Jan. 28--Winter's prolonged toll included overcrowded PATCO trips during rush hour Monday morning -- so much so that some travelers could not board the trains.
The packed trains became a reality after 7:30 a.m., when several cars' electric motors failed, forcing cancellation of some trips, according to the Delaware River Port Authority.
DRPA spokesman Timothy Ireland attributed the motor problems to accumulated snow in the engines, which can cause short circuits when it melts and freezes. Ireland said the circumstances were not unusual given the weather.
The crowded cars Monday came as PATCO debuts a schedule that includes 30-minute gaps during rush hour, as the agency begins a two-year project to replace tracks on the Ben Franklin Bridge. The construction schedule will run Fridays from 11 a.m. to Tuesdays at 3:30 a.m.
But Monday, Ireland said, all cars supposed to be running on a typical rush-hour schedule because ice on the bridge had impeded construction.
Of 70 cars sent to Philadelphia during rush hour, Ireland said, 15 experienced motor problems during the morning.
"As a result, some scheduled PATCO trains were 'annulled' -- or canceled," Ireland wrote in an e-mail to The Inquirer. "The remaining trains filled quickly and passed passengers waiting on station platforms until empty trains could arrive to accommodate them."
Alyssa Clement boarded a train about 7:50 a.m. in Lindenwold, the first stop on the 14-mile railroad. By the time the train reached the third stop -- Woodcrest, in Cherry Hill -- the cars were filled, she said.
"People really couldn't get on," Clement, 43, said. "I just felt so bad.

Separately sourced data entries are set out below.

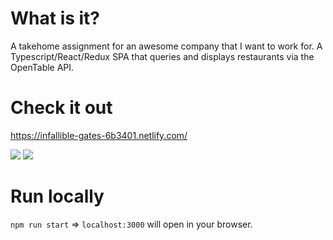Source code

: # What is it?

A takehome assignment for an awesome company that I want to work for. A Typescript/React/Redux SPA that queries and displays restaurants via the OpenTable API.

# Check it out

https://infallible-gates-6b3401.netlify.com/

<img src=https://github.com/jonathandannel/ristorio/blob/master/screen_edit.png/>

<img src=https://github.com/jonathandannel/ristorio/blob/master/mobile_edit.jpg/>

# Run locally

`npm run start` => `localhost:3000` will open in your browser.
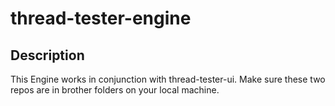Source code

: # thread-tester-engine

## Description

This Engine works in conjunction with thread-tester-ui.  Make sure these two repos are in brother folders on your local machine.

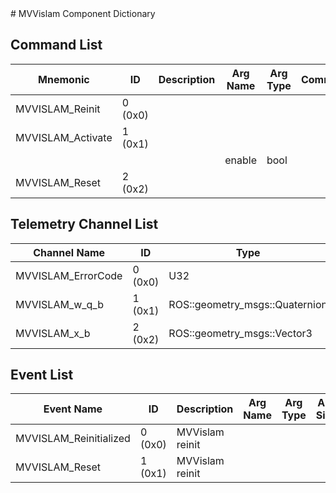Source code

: <title>MVVislam Component Dictionary</title>
# MVVislam Component Dictionary


## Command List

|Mnemonic|ID|Description|Arg Name|Arg Type|Comment
|---|---|---|---|---|---|
|MVVISLAM_Reinit|0 (0x0)|| | |   
|MVVISLAM_Activate|1 (0x1)|| | |   
| | | |enable|bool||                    
|MVVISLAM_Reset|2 (0x2)|| | |   

## Telemetry Channel List

|Channel Name|ID|Type|Description|
|---|---|---|---|
|MVVISLAM_ErrorCode|0 (0x0)|U32|MVVislam error code|
|MVVISLAM_w_q_b|1 (0x1)|ROS::geometry_msgs::Quaternion|MVVislam orientation|
|MVVISLAM_x_b|2 (0x2)|ROS::geometry_msgs::Vector3|MVVislam translation|

## Event List

|Event Name|ID|Description|Arg Name|Arg Type|Arg Size|Description
|---|---|---|---|---|---|---|
|MVVISLAM_Reinitialized|0 (0x0)|MVVislam reinit| | | | |
|MVVISLAM_Reset|1 (0x1)|MVVislam reinit| | | | |
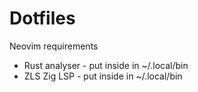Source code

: # Dotfiles

Neovim requirements

- Rust analyser - put inside in ~/.local/bin
- ZLS Zig LSP - put inside in ~/.local/bin
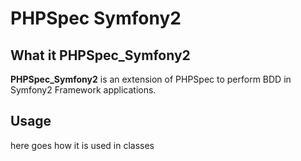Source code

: PHPSpec Symfony2
================

What it PHPSpec_Symfony2
------------------------

**PHPSpec_Symfony2** is an extension of PHPSpec to perform BDD in Symfony2 Framework
applications.

Usage
-----

here goes how it is used in classes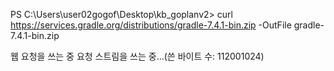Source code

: PS C:\Users\user02gogof\Desktop\kb_goplanv2> curl https://services.gradle.org/distributions/gradle-7.4.1-bin.zip -OutFile gradle-7.4.1-bin.zip


 웹 요청을 쓰는 중
    요청 스트림을 쓰는 중...(쓴 바이트 수: 112001024)
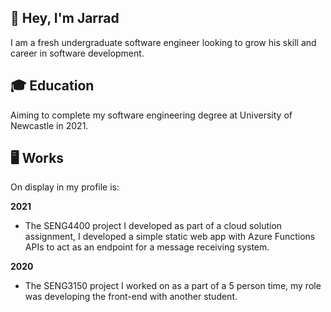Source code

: ## 👋 Hey, I'm Jarrad
I am a fresh undergraduate software engineer looking to grow his skill and career in software development. 

## 🎓 Education
Aiming to complete my software engineering degree at University of Newcastle in 2021.

## 🖥 Works
On display in my profile is:

**2021**
- The SENG4400 project I developed as part of a cloud solution assignment, I developed a simple static web app with Azure Functions APIs to act as an endpoint for a message receiving system.

**2020**
- The SENG3150 project I worked on as a part of a 5 person time, my role was developing the front-end with another student.

<!--
**JarradPrice/jarradprice** is a ✨ _special_ ✨ repository because its `README.md` (this file) appears on your GitHub profile.

Here are some ideas to get you started:

- 🔭 I’m currently working on ...
- 🌱 I’m currently learning ...
- 👯 I’m looking to collaborate on ...
- 🤔 I’m looking for help with ...
- 💬 Ask me about ...
- 📫 How to reach me: ...
- 😄 Pronouns: ...
- ⚡ Fun fact: ...
-->
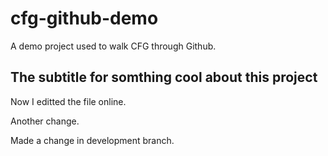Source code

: # cfg-github-demo

A demo project used to walk CFG through Github.

## The subtitle for somthing cool about this project

Now I editted the file online.

Another change.

Made a change in development branch.
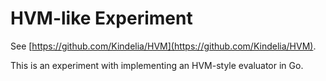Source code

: # HVM-like Experiment

See [https://github.com/Kindelia/HVM](https://github.com/Kindelia/HVM).

This is an experiment with implementing an HVM-style evaluator in Go.
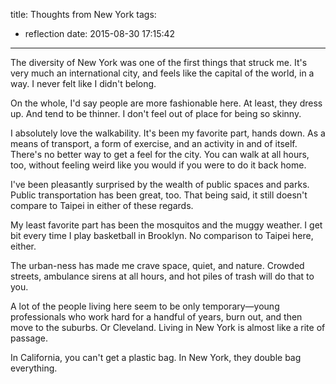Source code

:title: Thoughts from New York
tags:
  - reflection
date: 2015-08-30 17:15:42
---


The diversity of New York was one of the first things that struck me. It's very much an international city, and feels like the capital of the world, in a way. I never felt like I didn't belong.

On the whole, I'd say people are more fashionable here. At least, they dress up. And tend to be thinner. I don't feel out of place for being so skinny.

I absolutely love the walkability. It's been my favorite part, hands down. As a means of transport, a form of exercise, and an activity in and of itself. There's no better way to get a feel for the city. You can walk at all hours, too, without feeling weird like you would if you were to do it back home.

I've been pleasantly surprised by the wealth of public spaces and parks. Public transportation has been great, too. That being said, it still doesn't compare to Taipei in either of these regards.

My least favorite part has been the mosquitos and the muggy weather. I get bit every time I play basketball in Brooklyn. No comparison to Taipei here, either.

The urban-ness has made me crave space, quiet, and nature. Crowded streets, ambulance sirens at all hours, and hot piles of trash will do that to you.

A lot of the people living here seem to be only temporary—young professionals who work hard for a handful of years, burn out, and then move to the suburbs. Or Cleveland. Living in New York is almost like a rite of passage.

In California, you can't get a plastic bag. In New York, they double bag everything.
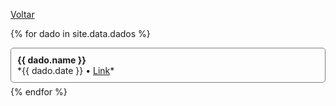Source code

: [Voltar](./index.md)

{% for dado in site.data.dados %}

  <div style="margin-bottom:6px;border: 0.5px solid grey;border-radius: 5px;">
    <div style="padding:10px;">
      <strong>{{ dado.name }}</strong><br>
      *{{ dado.date }} • <a href="{{ dado.link }}" target="_blank">Link</a>*
    </div>
  </div>
{% endfor %}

They were just packed door to door."
Cherry Hill's Lynn Lukaszewski said she feared for her safety during the packed ride toward Center City. She got on the train in Haddonfield, leaving some travelers behind.
"This proceeded all the way into the city," the 59-year-old legal secretary said. "It was just a nightmare."
"Every curve we took, I thought the train was going to derail -- that's how crowded it was."
Ireland said service returned to normal after the morning rush.
But, he wrote. "what happened today won't be an uncommon event from Friday afternoon through Monday night into the spring."
The weekend schedule began Jan. 18 to account for the closure of one of two lanes on the bridge as the $103 million project begins.
During the gap period, PATCO "stacks" cars at the first station for the rush in an attempt to move passengers quickly during the peak demands.
The DRPA has advised riders to expect more crowding on trips following such gaps, and to consider taking the train on the third or fourth trip following the gap period.
"Although PATCO is a commuter line, most PATCO customers ride it as if it were a subway. They show up on the platform and wait for the next train," Ireland wrote. "But during the Ben Franklin Bridge track rehab project, it pays to use the train timetables."
About 38,000 passengers use PATCO daily.
PATCO officials have said the tracks were last overhauled in the mid-1980s.